Controle local é parte do produto, não um modo opcional pago#
A Apollo publica uma lista incomum para hardware de entrada: sem nuvem, sem conta, sem assinatura e sem telemetria obrigatória. O dispositivo pode funcionar standalone ou entrar no Home Assistant para automações mais profundas. Isso reduz risco de um serviço desaparecer e transformar a placa em lixo eletrônico.
Local não significa isolado. Wi-Fi e Thread continuam sendo rádios de rede, e o usuário precisa proteger o Home Assistant, manter firmware atualizado e tratar credenciais com cuidado. A diferença é de controle. A automação não depende de uma empresa manter um servidor funcionando para que o PIR informe movimento à luz da cozinha.
US$ 40 coloca o kit perto do preço de um único sensor pronto#
O preço oficial é US$ 40. Em conversão direta, fica na casa de R$ 220 antes de imposto e frete. Um único sensor de presença importado pode custar valor semelhante no Brasil, mas a comparação tem naturezas diferentes: o Starter Kit é plataforma de aprendizado e prototipagem, não um produto acabado com caixa certificada para instalar no teto.
O custo real também inclui tempo. Quem só quer medir temperatura deve comprar um sensor pronto. Quem quer aprender ESPHome, construir dispositivos específicos e manter controle local recebe várias peças por um preço baixo. O kit não tenta vencer Aqara ou Shelly como produto de prateleira; tenta formar a pessoa que vai construir algo que essas marcas não vendem.
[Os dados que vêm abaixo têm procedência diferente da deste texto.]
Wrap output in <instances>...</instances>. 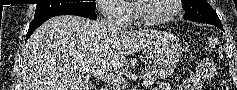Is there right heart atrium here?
Here are the masks:
<instances>
[{
	"label": "right heart atrium",
	"instance_id": "right-heart-atrium-1",
	"mask_svg": "<svg viewBox=\"0 0 237 90\" xmlns=\"http://www.w3.org/2000/svg\"><path fill=\"white\" fill-rule=\"evenodd\" d=\"M96 5L109 20H129L128 10L121 6V0H97Z\"/></svg>",
	"mask_w": 237,
	"mask_h": 90
}]
</instances>
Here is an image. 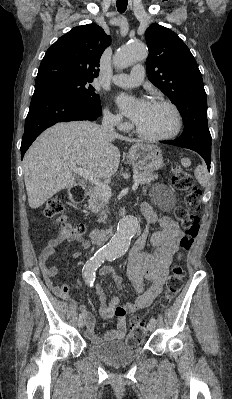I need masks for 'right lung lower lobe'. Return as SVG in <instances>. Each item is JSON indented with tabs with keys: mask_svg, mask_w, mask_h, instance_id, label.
<instances>
[{
	"mask_svg": "<svg viewBox=\"0 0 232 399\" xmlns=\"http://www.w3.org/2000/svg\"><path fill=\"white\" fill-rule=\"evenodd\" d=\"M101 114L102 110L81 103L59 88L35 86L25 121L21 158L37 136L50 126L58 122L96 120Z\"/></svg>",
	"mask_w": 232,
	"mask_h": 399,
	"instance_id": "obj_1",
	"label": "right lung lower lobe"
}]
</instances>
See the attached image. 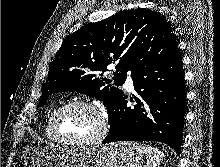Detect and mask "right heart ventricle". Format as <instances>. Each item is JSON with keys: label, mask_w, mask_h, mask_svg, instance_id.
I'll return each instance as SVG.
<instances>
[{"label": "right heart ventricle", "mask_w": 220, "mask_h": 167, "mask_svg": "<svg viewBox=\"0 0 220 167\" xmlns=\"http://www.w3.org/2000/svg\"><path fill=\"white\" fill-rule=\"evenodd\" d=\"M52 115L51 114L49 116V118L47 119L46 121V124H45V128H44V135L47 139H49L50 141H54L53 139V136H52V133H51V129H50V124H51V118H52Z\"/></svg>", "instance_id": "1"}]
</instances>
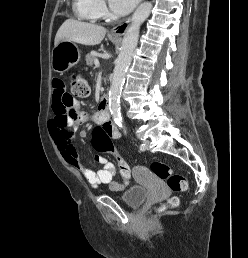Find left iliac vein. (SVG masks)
<instances>
[{"mask_svg":"<svg viewBox=\"0 0 248 258\" xmlns=\"http://www.w3.org/2000/svg\"><path fill=\"white\" fill-rule=\"evenodd\" d=\"M143 144H144V150H148L149 144H150L149 140H144Z\"/></svg>","mask_w":248,"mask_h":258,"instance_id":"obj_1","label":"left iliac vein"}]
</instances>
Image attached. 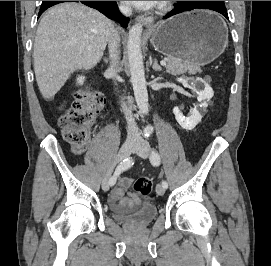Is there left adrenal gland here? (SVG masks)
I'll use <instances>...</instances> for the list:
<instances>
[{"mask_svg": "<svg viewBox=\"0 0 271 266\" xmlns=\"http://www.w3.org/2000/svg\"><path fill=\"white\" fill-rule=\"evenodd\" d=\"M149 61H150V65H152V68L154 71H158V72H161L162 71V68L161 66H159L157 60L155 59L154 62H152V59L151 57L149 58Z\"/></svg>", "mask_w": 271, "mask_h": 266, "instance_id": "left-adrenal-gland-1", "label": "left adrenal gland"}]
</instances>
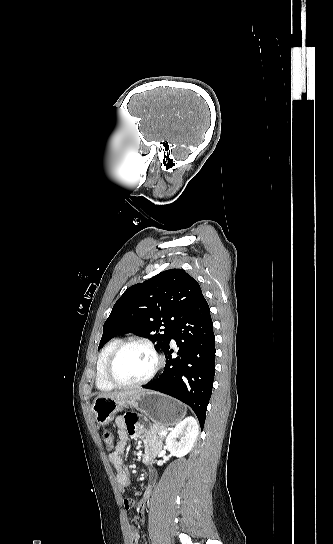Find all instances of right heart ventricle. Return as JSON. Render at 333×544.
I'll return each mask as SVG.
<instances>
[{
	"instance_id": "obj_1",
	"label": "right heart ventricle",
	"mask_w": 333,
	"mask_h": 544,
	"mask_svg": "<svg viewBox=\"0 0 333 544\" xmlns=\"http://www.w3.org/2000/svg\"><path fill=\"white\" fill-rule=\"evenodd\" d=\"M122 342L120 338H113L108 341L99 352L97 362H96V378L95 383L99 390L101 391H111L115 387L111 385L105 377V366L108 360V357L116 346Z\"/></svg>"
}]
</instances>
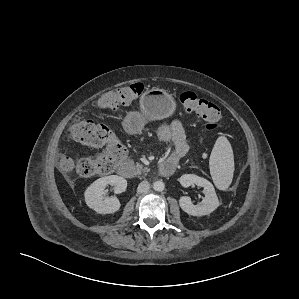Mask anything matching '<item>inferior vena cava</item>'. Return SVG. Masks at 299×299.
Masks as SVG:
<instances>
[{
  "instance_id": "obj_1",
  "label": "inferior vena cava",
  "mask_w": 299,
  "mask_h": 299,
  "mask_svg": "<svg viewBox=\"0 0 299 299\" xmlns=\"http://www.w3.org/2000/svg\"><path fill=\"white\" fill-rule=\"evenodd\" d=\"M150 189V183L148 181H142L138 187L137 192L139 194L146 193Z\"/></svg>"
}]
</instances>
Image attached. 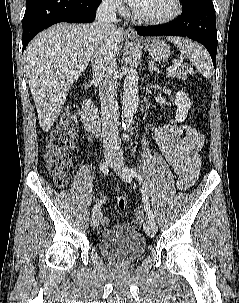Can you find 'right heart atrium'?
I'll return each instance as SVG.
<instances>
[{"mask_svg":"<svg viewBox=\"0 0 239 303\" xmlns=\"http://www.w3.org/2000/svg\"><path fill=\"white\" fill-rule=\"evenodd\" d=\"M105 7L114 11H122L123 7L120 0H102Z\"/></svg>","mask_w":239,"mask_h":303,"instance_id":"d8ad5b80","label":"right heart atrium"}]
</instances>
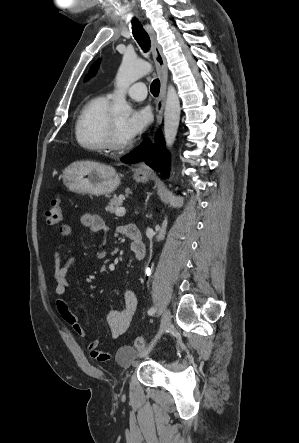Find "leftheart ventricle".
I'll list each match as a JSON object with an SVG mask.
<instances>
[{"label":"left heart ventricle","instance_id":"obj_1","mask_svg":"<svg viewBox=\"0 0 299 443\" xmlns=\"http://www.w3.org/2000/svg\"><path fill=\"white\" fill-rule=\"evenodd\" d=\"M125 120H126L125 117H114L113 118V121H114L117 131H118L119 139L122 142L129 141V139L124 135L123 130H122Z\"/></svg>","mask_w":299,"mask_h":443}]
</instances>
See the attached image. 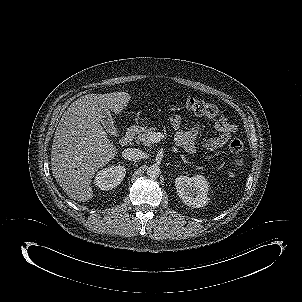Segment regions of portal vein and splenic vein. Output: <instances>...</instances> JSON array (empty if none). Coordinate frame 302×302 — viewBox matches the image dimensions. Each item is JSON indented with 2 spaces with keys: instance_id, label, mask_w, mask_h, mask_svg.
Segmentation results:
<instances>
[{
  "instance_id": "1",
  "label": "portal vein and splenic vein",
  "mask_w": 302,
  "mask_h": 302,
  "mask_svg": "<svg viewBox=\"0 0 302 302\" xmlns=\"http://www.w3.org/2000/svg\"><path fill=\"white\" fill-rule=\"evenodd\" d=\"M161 137H162L161 133H159V132L158 133H154L153 135H151L150 141L152 143H157V142L160 141Z\"/></svg>"
}]
</instances>
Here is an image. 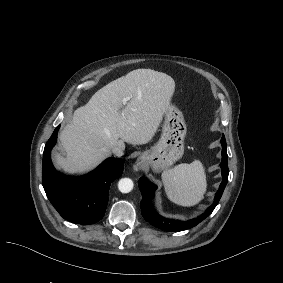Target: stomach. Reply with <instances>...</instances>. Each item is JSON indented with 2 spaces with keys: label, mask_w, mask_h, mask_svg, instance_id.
<instances>
[{
  "label": "stomach",
  "mask_w": 283,
  "mask_h": 283,
  "mask_svg": "<svg viewBox=\"0 0 283 283\" xmlns=\"http://www.w3.org/2000/svg\"><path fill=\"white\" fill-rule=\"evenodd\" d=\"M163 111L160 137L141 154L138 162L144 167L150 166L154 173L166 171L182 159L188 131L183 111L175 103L168 101Z\"/></svg>",
  "instance_id": "obj_1"
}]
</instances>
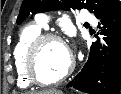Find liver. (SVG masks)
<instances>
[{"label": "liver", "mask_w": 121, "mask_h": 94, "mask_svg": "<svg viewBox=\"0 0 121 94\" xmlns=\"http://www.w3.org/2000/svg\"><path fill=\"white\" fill-rule=\"evenodd\" d=\"M35 94H62V92L56 91V90H46V91L38 92V93H35Z\"/></svg>", "instance_id": "obj_1"}]
</instances>
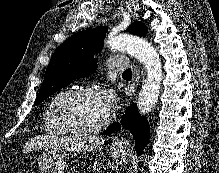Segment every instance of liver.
Wrapping results in <instances>:
<instances>
[{
	"mask_svg": "<svg viewBox=\"0 0 219 173\" xmlns=\"http://www.w3.org/2000/svg\"><path fill=\"white\" fill-rule=\"evenodd\" d=\"M105 139L97 136L78 137L56 139L50 136H36L32 138L23 148V153L26 154L34 149L54 148L70 152H87L93 151L100 145L104 144Z\"/></svg>",
	"mask_w": 219,
	"mask_h": 173,
	"instance_id": "obj_1",
	"label": "liver"
}]
</instances>
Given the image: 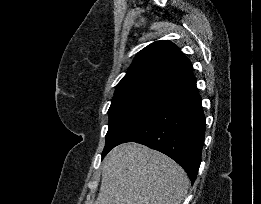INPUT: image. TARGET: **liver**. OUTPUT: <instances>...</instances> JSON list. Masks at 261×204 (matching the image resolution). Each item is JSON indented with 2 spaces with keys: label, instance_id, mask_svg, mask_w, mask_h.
<instances>
[{
  "label": "liver",
  "instance_id": "liver-1",
  "mask_svg": "<svg viewBox=\"0 0 261 204\" xmlns=\"http://www.w3.org/2000/svg\"><path fill=\"white\" fill-rule=\"evenodd\" d=\"M188 186L187 174L171 158L125 143L104 158L95 204H181Z\"/></svg>",
  "mask_w": 261,
  "mask_h": 204
}]
</instances>
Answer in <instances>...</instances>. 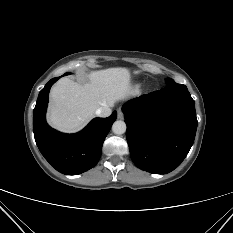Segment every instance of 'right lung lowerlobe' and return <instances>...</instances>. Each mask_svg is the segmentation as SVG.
<instances>
[{
  "label": "right lung lower lobe",
  "mask_w": 233,
  "mask_h": 233,
  "mask_svg": "<svg viewBox=\"0 0 233 233\" xmlns=\"http://www.w3.org/2000/svg\"><path fill=\"white\" fill-rule=\"evenodd\" d=\"M59 78L51 79L40 91L33 111V132L36 144L45 159L57 171L77 175L94 167L100 159L102 145L117 117L114 111L107 118H95L76 134H63L48 126L45 112L51 86Z\"/></svg>",
  "instance_id": "right-lung-lower-lobe-1"
}]
</instances>
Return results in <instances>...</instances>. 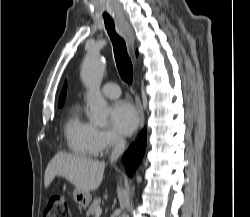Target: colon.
<instances>
[{
    "label": "colon",
    "mask_w": 250,
    "mask_h": 217,
    "mask_svg": "<svg viewBox=\"0 0 250 217\" xmlns=\"http://www.w3.org/2000/svg\"><path fill=\"white\" fill-rule=\"evenodd\" d=\"M43 217H70L65 197L58 194L50 196Z\"/></svg>",
    "instance_id": "1"
}]
</instances>
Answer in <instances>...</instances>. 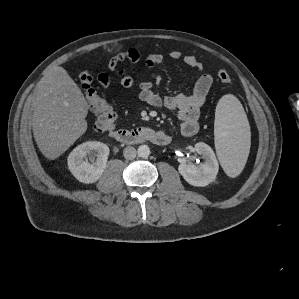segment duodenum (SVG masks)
<instances>
[{
	"label": "duodenum",
	"mask_w": 299,
	"mask_h": 299,
	"mask_svg": "<svg viewBox=\"0 0 299 299\" xmlns=\"http://www.w3.org/2000/svg\"><path fill=\"white\" fill-rule=\"evenodd\" d=\"M111 136L118 142L131 145L142 142H152L158 145L169 143V137L166 133L155 131L149 127H138L134 129H116Z\"/></svg>",
	"instance_id": "obj_1"
}]
</instances>
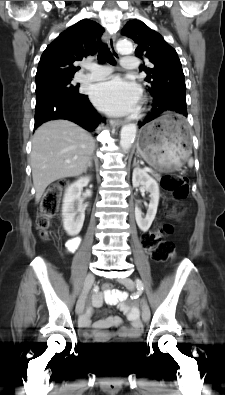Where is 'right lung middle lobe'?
Wrapping results in <instances>:
<instances>
[{"label":"right lung middle lobe","instance_id":"right-lung-middle-lobe-1","mask_svg":"<svg viewBox=\"0 0 225 395\" xmlns=\"http://www.w3.org/2000/svg\"><path fill=\"white\" fill-rule=\"evenodd\" d=\"M71 81L72 79H68L36 86V107H39L58 96L81 95L78 92L79 85H74Z\"/></svg>","mask_w":225,"mask_h":395}]
</instances>
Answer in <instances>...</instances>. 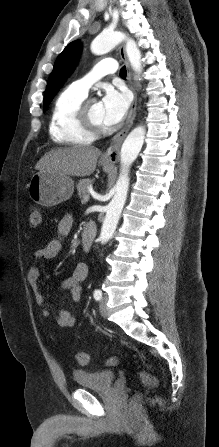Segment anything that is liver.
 I'll return each mask as SVG.
<instances>
[{
    "label": "liver",
    "instance_id": "1",
    "mask_svg": "<svg viewBox=\"0 0 219 447\" xmlns=\"http://www.w3.org/2000/svg\"><path fill=\"white\" fill-rule=\"evenodd\" d=\"M101 151L95 147L75 145L52 149L36 164V170H47L67 176L85 177L91 175Z\"/></svg>",
    "mask_w": 219,
    "mask_h": 447
}]
</instances>
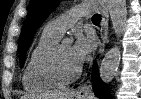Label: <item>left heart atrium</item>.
I'll use <instances>...</instances> for the list:
<instances>
[{
  "label": "left heart atrium",
  "mask_w": 141,
  "mask_h": 99,
  "mask_svg": "<svg viewBox=\"0 0 141 99\" xmlns=\"http://www.w3.org/2000/svg\"><path fill=\"white\" fill-rule=\"evenodd\" d=\"M91 40L84 36H78L75 43L71 46V56L77 67H81L91 52Z\"/></svg>",
  "instance_id": "left-heart-atrium-1"
}]
</instances>
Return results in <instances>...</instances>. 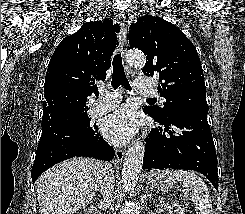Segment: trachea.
<instances>
[{
    "mask_svg": "<svg viewBox=\"0 0 245 214\" xmlns=\"http://www.w3.org/2000/svg\"><path fill=\"white\" fill-rule=\"evenodd\" d=\"M111 84L114 89H117L121 85L126 90L131 91L130 84L125 76L124 68L122 65L121 54H116L113 58V74H112ZM148 100H155V99L149 98Z\"/></svg>",
    "mask_w": 245,
    "mask_h": 214,
    "instance_id": "1",
    "label": "trachea"
}]
</instances>
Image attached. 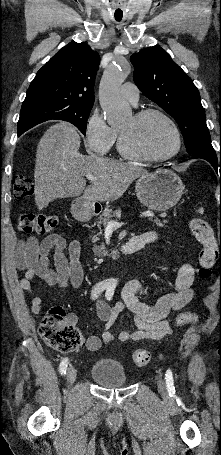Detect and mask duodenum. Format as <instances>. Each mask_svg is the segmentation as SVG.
<instances>
[{"instance_id":"obj_1","label":"duodenum","mask_w":221,"mask_h":455,"mask_svg":"<svg viewBox=\"0 0 221 455\" xmlns=\"http://www.w3.org/2000/svg\"><path fill=\"white\" fill-rule=\"evenodd\" d=\"M101 207L96 205L87 206V202H83L75 207V215L78 219L84 220L89 216L98 214ZM145 246V243L138 237L131 238L128 242L123 243L118 248L108 254V257H114L117 253L133 254Z\"/></svg>"}]
</instances>
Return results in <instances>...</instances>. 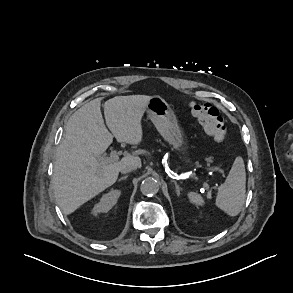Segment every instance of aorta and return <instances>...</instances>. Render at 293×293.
Returning a JSON list of instances; mask_svg holds the SVG:
<instances>
[{"label": "aorta", "instance_id": "1", "mask_svg": "<svg viewBox=\"0 0 293 293\" xmlns=\"http://www.w3.org/2000/svg\"><path fill=\"white\" fill-rule=\"evenodd\" d=\"M140 190L144 195H155L159 191V181L153 177H147L142 181Z\"/></svg>", "mask_w": 293, "mask_h": 293}]
</instances>
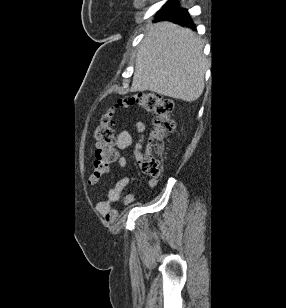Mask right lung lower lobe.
Returning a JSON list of instances; mask_svg holds the SVG:
<instances>
[{
    "label": "right lung lower lobe",
    "mask_w": 286,
    "mask_h": 308,
    "mask_svg": "<svg viewBox=\"0 0 286 308\" xmlns=\"http://www.w3.org/2000/svg\"><path fill=\"white\" fill-rule=\"evenodd\" d=\"M159 20L174 21L180 25L195 28V25L192 23L187 10L179 8L176 2L171 3V10L169 13L164 16H160Z\"/></svg>",
    "instance_id": "right-lung-lower-lobe-1"
}]
</instances>
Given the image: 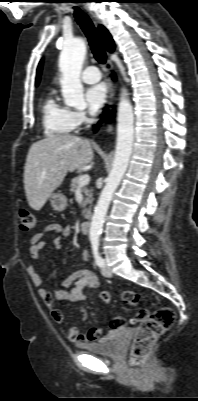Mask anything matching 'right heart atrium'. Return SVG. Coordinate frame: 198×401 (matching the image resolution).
<instances>
[{
  "mask_svg": "<svg viewBox=\"0 0 198 401\" xmlns=\"http://www.w3.org/2000/svg\"><path fill=\"white\" fill-rule=\"evenodd\" d=\"M72 114H73V119H74V123H75L76 127L81 126L87 120V114L85 111L76 110V111H73Z\"/></svg>",
  "mask_w": 198,
  "mask_h": 401,
  "instance_id": "obj_1",
  "label": "right heart atrium"
}]
</instances>
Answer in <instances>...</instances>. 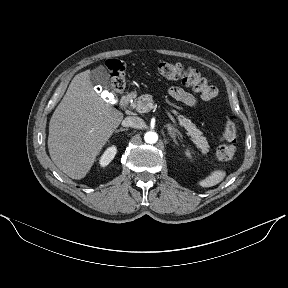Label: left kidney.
Returning <instances> with one entry per match:
<instances>
[{
	"mask_svg": "<svg viewBox=\"0 0 288 288\" xmlns=\"http://www.w3.org/2000/svg\"><path fill=\"white\" fill-rule=\"evenodd\" d=\"M187 155H188V156H190V153H189V152H187Z\"/></svg>",
	"mask_w": 288,
	"mask_h": 288,
	"instance_id": "5707ae66",
	"label": "left kidney"
}]
</instances>
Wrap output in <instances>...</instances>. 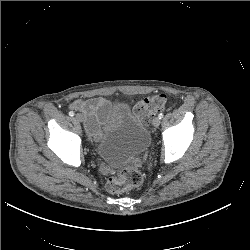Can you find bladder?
<instances>
[{"instance_id": "1", "label": "bladder", "mask_w": 250, "mask_h": 250, "mask_svg": "<svg viewBox=\"0 0 250 250\" xmlns=\"http://www.w3.org/2000/svg\"><path fill=\"white\" fill-rule=\"evenodd\" d=\"M104 121L103 136L94 150L108 164H125L148 150L150 133L126 103L116 106Z\"/></svg>"}]
</instances>
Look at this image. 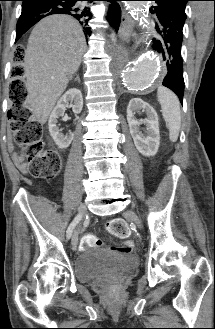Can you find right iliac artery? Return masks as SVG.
I'll use <instances>...</instances> for the list:
<instances>
[{"label":"right iliac artery","mask_w":215,"mask_h":329,"mask_svg":"<svg viewBox=\"0 0 215 329\" xmlns=\"http://www.w3.org/2000/svg\"><path fill=\"white\" fill-rule=\"evenodd\" d=\"M79 221H80V216L77 215L74 218V220L70 223V225L66 231V236L68 239L71 237L73 230H74L75 226L79 223Z\"/></svg>","instance_id":"obj_1"}]
</instances>
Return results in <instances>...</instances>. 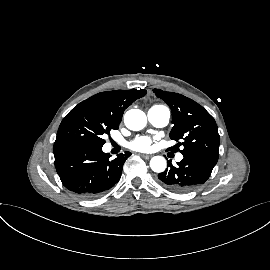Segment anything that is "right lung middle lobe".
<instances>
[{
	"label": "right lung middle lobe",
	"instance_id": "1",
	"mask_svg": "<svg viewBox=\"0 0 270 270\" xmlns=\"http://www.w3.org/2000/svg\"><path fill=\"white\" fill-rule=\"evenodd\" d=\"M112 129L118 128L97 119L89 107L80 103L62 120L54 145L77 143L102 147L103 136Z\"/></svg>",
	"mask_w": 270,
	"mask_h": 270
}]
</instances>
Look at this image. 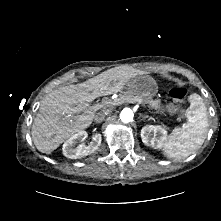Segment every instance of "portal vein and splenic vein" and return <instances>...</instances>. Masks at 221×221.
<instances>
[{"label": "portal vein and splenic vein", "mask_w": 221, "mask_h": 221, "mask_svg": "<svg viewBox=\"0 0 221 221\" xmlns=\"http://www.w3.org/2000/svg\"><path fill=\"white\" fill-rule=\"evenodd\" d=\"M131 102L132 103L134 102V103L142 104V101L140 99H137V98L132 99Z\"/></svg>", "instance_id": "portal-vein-and-splenic-vein-1"}]
</instances>
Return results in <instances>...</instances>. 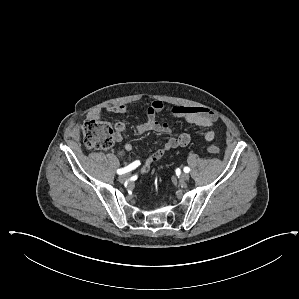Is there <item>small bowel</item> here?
<instances>
[{
  "mask_svg": "<svg viewBox=\"0 0 299 299\" xmlns=\"http://www.w3.org/2000/svg\"><path fill=\"white\" fill-rule=\"evenodd\" d=\"M163 110V104L160 101H153L146 111L145 121L136 126V132L139 134L153 131L162 134H168L171 132V128L168 123L161 122L157 119V115ZM106 111L110 114L127 115L131 113V110L124 104H118L108 106ZM104 113L101 109H93L89 113L90 118H99ZM171 114L174 117L182 118L189 124H194L207 128L205 133V140L207 142L213 141L215 137L214 127L217 122V114L206 107L196 106H174L171 108ZM126 129V125L123 122H117L115 124V140L117 142L122 141L123 132ZM190 142V135L186 132H182L177 136H172L163 144V146L148 157L142 166L141 172L146 173L153 162L161 159L164 154L172 149L179 147H185ZM133 145L131 143H125L124 150L118 151L119 156H123L124 152H131Z\"/></svg>",
  "mask_w": 299,
  "mask_h": 299,
  "instance_id": "obj_1",
  "label": "small bowel"
}]
</instances>
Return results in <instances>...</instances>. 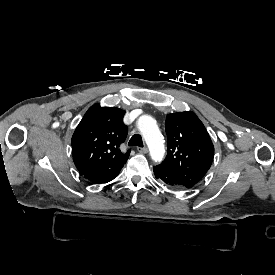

O Brasil aparece na loja, mas distribuição local ainda é limitada#
A loja da Apollo lista Brasil entre os países selecionáveis, porém isso não equivale a estoque nacional. Frete, tributos e prazo podem tornar uma unidade menos atraente que o preço de US$ 40 sugere. A página de distribuição destaca parceiros nos Estados Unidos e em mercados europeus; não há um distribuidor brasileiro anunciado no lançamento.
Para quem importa, o kit usa USB-C e não depende de fonte específica de tomada na caixa, o que simplifica. Ainda assim, bateria opcional e rádios exigem atenção a regras locais quando o produto é comercializado em escala. Para uso maker individual, o desafio mais imediato será custo de envio.
O próximo passo já está no desenho modular#
Apollo e ESPHome tratam o Starter Kit como início de uma família. Os dois conectores FPC e a placa de módulos destacáveis permitem adicionar sensores, displays e atuadores sem redesenhar tudo. A equipe já fala em mais módulos e mais placas. Thread e Matter também continuam amadurecendo no ESPHome.
O teste daqui para frente será ver se o kit sai do nicho maker e vira uma porta real para automação aberta. Hardware barato ajuda. Documentação e estoque importam mais. Se módulos adicionais aparecerem com preço razoável e o Device Builder continuar simplificando a configuração, o lançamento de 12 de agosto pode marcar o momento em que ESPHome parou de exigir coragem para a primeira montagem.